Quinta-feira, 11 Setembro 2008 · Deixe um comentário

por Jéssika Bertani

É impressionante ver como às vezes realidade e sonho se confundem. Ou no caso de Sol Neelman, seus olhos e suas lentes. Com um toque pessoal e intimista, o fotojornalista cobriu as Olimpíadas da China. Nas fotos de seu blog, raro não confundir profissionalismo com demonstrações de sentimento. Foi impecável na captação de imagens reveladoras. Talvez, mais reveladora ainda foi a sua capacidade de mostrar cada feição estampada nos atletas ou nos torcedores, seja alegria, derrota ou indiferença.
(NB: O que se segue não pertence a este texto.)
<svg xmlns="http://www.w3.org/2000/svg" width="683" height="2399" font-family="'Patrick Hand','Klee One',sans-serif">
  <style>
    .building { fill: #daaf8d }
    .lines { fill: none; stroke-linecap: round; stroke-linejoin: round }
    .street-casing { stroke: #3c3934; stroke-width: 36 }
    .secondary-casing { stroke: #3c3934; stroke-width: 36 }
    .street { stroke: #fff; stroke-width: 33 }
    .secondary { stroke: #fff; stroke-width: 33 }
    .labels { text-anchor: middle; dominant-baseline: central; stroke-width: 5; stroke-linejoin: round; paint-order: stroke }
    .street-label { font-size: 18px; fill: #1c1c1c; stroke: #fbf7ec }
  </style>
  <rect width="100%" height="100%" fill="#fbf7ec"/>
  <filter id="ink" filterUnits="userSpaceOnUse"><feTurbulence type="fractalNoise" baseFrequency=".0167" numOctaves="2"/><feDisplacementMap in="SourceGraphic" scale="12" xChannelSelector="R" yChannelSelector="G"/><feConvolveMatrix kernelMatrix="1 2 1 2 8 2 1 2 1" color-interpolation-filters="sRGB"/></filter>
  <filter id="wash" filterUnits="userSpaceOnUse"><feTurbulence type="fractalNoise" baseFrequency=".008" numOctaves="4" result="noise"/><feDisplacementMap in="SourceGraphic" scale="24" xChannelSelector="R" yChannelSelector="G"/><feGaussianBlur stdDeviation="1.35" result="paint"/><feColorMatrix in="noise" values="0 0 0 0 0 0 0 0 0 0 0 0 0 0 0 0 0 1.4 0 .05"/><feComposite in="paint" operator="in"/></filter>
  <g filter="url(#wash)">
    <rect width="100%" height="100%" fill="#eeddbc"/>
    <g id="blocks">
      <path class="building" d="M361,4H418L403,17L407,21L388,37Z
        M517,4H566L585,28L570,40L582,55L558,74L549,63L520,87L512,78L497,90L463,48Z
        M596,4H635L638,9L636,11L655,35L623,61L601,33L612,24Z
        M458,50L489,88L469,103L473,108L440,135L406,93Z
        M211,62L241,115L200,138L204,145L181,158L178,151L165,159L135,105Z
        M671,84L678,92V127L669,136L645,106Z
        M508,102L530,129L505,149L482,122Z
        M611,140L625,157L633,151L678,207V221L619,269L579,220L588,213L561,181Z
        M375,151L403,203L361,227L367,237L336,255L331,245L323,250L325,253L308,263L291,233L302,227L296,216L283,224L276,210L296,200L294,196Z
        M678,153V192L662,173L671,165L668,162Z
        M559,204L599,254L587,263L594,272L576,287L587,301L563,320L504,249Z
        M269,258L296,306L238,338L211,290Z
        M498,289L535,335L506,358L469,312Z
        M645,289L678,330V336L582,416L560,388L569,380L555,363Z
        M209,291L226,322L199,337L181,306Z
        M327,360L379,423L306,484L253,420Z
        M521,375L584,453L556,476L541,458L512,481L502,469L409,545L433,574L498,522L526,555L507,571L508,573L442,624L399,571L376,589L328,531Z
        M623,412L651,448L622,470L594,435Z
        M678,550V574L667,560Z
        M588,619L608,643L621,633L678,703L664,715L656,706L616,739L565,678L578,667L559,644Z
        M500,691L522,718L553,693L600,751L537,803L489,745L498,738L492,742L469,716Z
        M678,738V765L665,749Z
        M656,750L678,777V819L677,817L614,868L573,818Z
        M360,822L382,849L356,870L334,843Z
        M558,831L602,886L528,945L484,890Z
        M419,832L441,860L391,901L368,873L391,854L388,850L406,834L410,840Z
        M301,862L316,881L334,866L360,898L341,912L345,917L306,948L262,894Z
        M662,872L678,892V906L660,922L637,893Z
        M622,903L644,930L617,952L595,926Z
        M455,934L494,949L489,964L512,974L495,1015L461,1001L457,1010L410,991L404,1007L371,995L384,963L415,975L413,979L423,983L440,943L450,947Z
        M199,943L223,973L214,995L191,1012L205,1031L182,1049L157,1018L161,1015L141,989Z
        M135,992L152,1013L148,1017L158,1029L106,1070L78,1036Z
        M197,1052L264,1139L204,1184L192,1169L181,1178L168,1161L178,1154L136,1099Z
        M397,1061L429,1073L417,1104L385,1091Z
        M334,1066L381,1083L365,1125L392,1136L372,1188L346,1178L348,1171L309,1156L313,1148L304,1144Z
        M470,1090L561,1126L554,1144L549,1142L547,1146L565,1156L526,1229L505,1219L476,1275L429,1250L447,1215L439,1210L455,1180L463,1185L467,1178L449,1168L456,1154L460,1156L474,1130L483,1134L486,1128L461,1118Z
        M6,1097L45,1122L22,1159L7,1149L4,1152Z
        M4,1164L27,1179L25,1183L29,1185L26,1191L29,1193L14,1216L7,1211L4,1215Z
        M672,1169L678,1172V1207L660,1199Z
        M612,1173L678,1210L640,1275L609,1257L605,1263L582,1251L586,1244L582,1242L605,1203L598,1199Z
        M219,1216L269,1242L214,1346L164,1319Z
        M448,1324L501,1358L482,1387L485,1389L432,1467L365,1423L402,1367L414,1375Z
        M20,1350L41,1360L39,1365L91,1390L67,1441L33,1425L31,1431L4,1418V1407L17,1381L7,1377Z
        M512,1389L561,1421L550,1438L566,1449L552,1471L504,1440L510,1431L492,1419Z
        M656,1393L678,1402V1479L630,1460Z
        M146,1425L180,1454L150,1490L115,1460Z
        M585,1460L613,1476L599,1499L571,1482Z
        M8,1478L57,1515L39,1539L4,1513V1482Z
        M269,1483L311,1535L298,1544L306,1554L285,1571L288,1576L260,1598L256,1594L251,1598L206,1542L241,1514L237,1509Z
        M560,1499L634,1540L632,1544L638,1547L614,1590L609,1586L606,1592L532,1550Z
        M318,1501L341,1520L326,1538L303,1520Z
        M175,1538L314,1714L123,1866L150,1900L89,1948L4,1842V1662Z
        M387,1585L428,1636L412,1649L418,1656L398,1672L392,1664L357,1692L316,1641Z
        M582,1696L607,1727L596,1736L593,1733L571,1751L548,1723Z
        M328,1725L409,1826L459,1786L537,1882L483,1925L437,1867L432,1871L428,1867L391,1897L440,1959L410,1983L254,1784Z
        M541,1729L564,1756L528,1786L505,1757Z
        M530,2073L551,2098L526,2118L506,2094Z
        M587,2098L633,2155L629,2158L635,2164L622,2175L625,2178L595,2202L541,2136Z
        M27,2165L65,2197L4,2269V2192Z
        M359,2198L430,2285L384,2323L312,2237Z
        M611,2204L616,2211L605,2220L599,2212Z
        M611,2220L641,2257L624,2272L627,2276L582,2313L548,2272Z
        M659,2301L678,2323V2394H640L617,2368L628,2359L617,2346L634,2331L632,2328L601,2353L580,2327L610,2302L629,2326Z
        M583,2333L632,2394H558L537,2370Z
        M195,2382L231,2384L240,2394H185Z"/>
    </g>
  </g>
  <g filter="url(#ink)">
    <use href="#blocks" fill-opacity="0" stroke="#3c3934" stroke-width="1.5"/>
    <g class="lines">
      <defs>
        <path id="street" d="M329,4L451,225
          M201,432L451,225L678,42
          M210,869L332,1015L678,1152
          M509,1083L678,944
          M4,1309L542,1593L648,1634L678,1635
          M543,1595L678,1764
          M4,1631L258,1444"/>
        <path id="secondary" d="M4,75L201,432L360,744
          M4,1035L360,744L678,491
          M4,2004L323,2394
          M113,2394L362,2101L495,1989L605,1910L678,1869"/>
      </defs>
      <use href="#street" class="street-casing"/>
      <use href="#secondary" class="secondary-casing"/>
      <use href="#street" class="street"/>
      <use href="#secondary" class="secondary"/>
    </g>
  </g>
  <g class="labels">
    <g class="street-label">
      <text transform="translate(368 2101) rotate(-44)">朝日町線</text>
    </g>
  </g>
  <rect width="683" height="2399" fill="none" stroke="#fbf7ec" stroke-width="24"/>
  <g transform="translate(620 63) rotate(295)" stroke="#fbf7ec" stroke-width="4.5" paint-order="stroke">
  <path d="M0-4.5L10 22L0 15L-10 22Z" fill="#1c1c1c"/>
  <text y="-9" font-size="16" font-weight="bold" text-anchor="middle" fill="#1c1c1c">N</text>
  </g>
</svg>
Isso porque, como Neelman bem traduziu, é impossível revelar momentos sem revelar pessoas inseridas em determinados ambientes. Elas fazem parte do quadro, estão no foco, interagem. O lado humano é tão ou mais importante do que sua garra. Sua vontade é observada em cada gota de suor ou músculo contraído vistos em seus cliques.

O que Neelman focalizou é que uma Olimpíada não se faz de modalidades e competições, mas de pessoas. As quais sofrem, comemoram, choram. Que são as mesmas, não importa a cor da pele ou do uniforme. Que vibram em vitórias e choram em derrotas. E que, mesmo com ou sem investimentos astronômicos, são apenas humanas, demasiado humanas.